Phase 1/2 trial of SARS-CoV-2 vaccine ChAdOx1 nCoV-19 with a booster dose induces multifunctional antibody responses

Our take —

Less reactogenicity was experienced after the booster dose of ChAdOx1 vaccine (developed by Oxford & AstraZeneca) compared to the initial dose of the vaccine, independent of dose interval. This is the opposite of what has been found for other mRNA vaccines. The authors posit investigation of schedules mixing vaccine technologies to reduce overall instances of reactogenicity. Overall, the ChAdOx1 vaccine was well tolerated in a two-dose regimen. Multifunctional antibody responses and T-cell responses that were induced by the initial vaccine dose were enhanced by a booster dose. The two-dose regimen is currently being evaluated in phase 3 trials. Additionally, this vaccine has received Emergency Use Authorization in the UK as well as several other countries, but not yet in the US.

Study design

Randomized Controlled Trial

Study population and setting

Participants between the ages of 18 and 55 years were recruited between April 23 and May 21, 2020. 52 participants who had already received one dose of the ChAdOx1 vaccine were boosted with a second dose of vaccine 56 days later, with 10 receiving control MenACWY vaccine instead. A “dose-sparing” half dose was also tested on day 56. Data on participants receiving a booster dose 28 days after the initial dose was previously reported and was reproduced in this paper for comparison between booster strategies. Adverse events, anti-spike antibody titers, T-cell responses and cytokine production were analyzed.

Summary of Main Findings

The booster dose of the ChAdOx1 vaccine resulted in minimal side effects, less than the initial dose. This was consistent for all booster regimens, and no serious adverse events were reported. Neutralizing antibody titers increased after the initial dose, with an even further increase following the booster dose. However, a half dose booster resulted in lower antibody titers than the others. Antibody-dependent phagocytosis was induced by the initial dose and enhanced by booster doses, more so with 56-day interval booster.
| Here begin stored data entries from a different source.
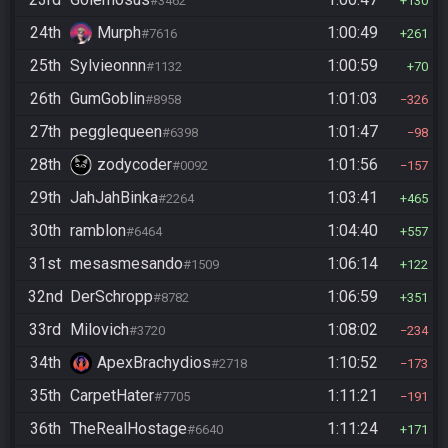
#3462
130
24th
Murph
1:00:49
#7616
261
25th
Sylvieonnn
1:00:59
#1132
70
26th
GumGoblin
1:01:03
#8958
326
27th
pegglequeen
1:01:47
#6398
98
28th
zodycoder
1:01:56
#0092
157
29th
JahJahBinka
1:03:41
#2264
465
30th
ramblon
1:04:40
#6464
557
31st
mesasmesando
1:06:14
#1509
122
32nd
DerSchropp
1:06:59
#8782
351
33rd
Milovich
1:08:02
#3720
234
34th
ApexBrachydios
1:10:52
#2718
173
35th
CarpetHater
1:11:21
#7705
191
36th
TheRealHostage
1:11:24
#6640
171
Complement deposition also increased. Similar increases in anti-spike IgM, IgG, and IgA antibodies were achieved for all boost strategies. Anti-spike IgG levels were similar to that in convalescent plasma by day 14, though no correlate of protection has been identified so the relevance of these antibody levels is unclear. No significant increase in spike-specific T-cells was seen following any of the booster doses. The anti-vector immune response slightly increased following booster consistently across groups but did affect anti-spike immune response. No correlation between pre-existing anti-vector immunity and side effects after booster was found.

Study Strengths

This study compared results from their participants to serum samples from a cohort of 21 convalescent serum donors. They also tested multiple booster dosing schedules as well as doses, taking into consideration the possibility of dose-sparing.


Participants were limited to ages 18 to 55 years, excluding vulnerable elderly populations. The cohort size for this study was also small. Finally, true correlates of protection against SARS-CoV-2 are still unknown.

Value added

A description of the immune response after different booster doses and schedules using the ChAdOx1 vaccine.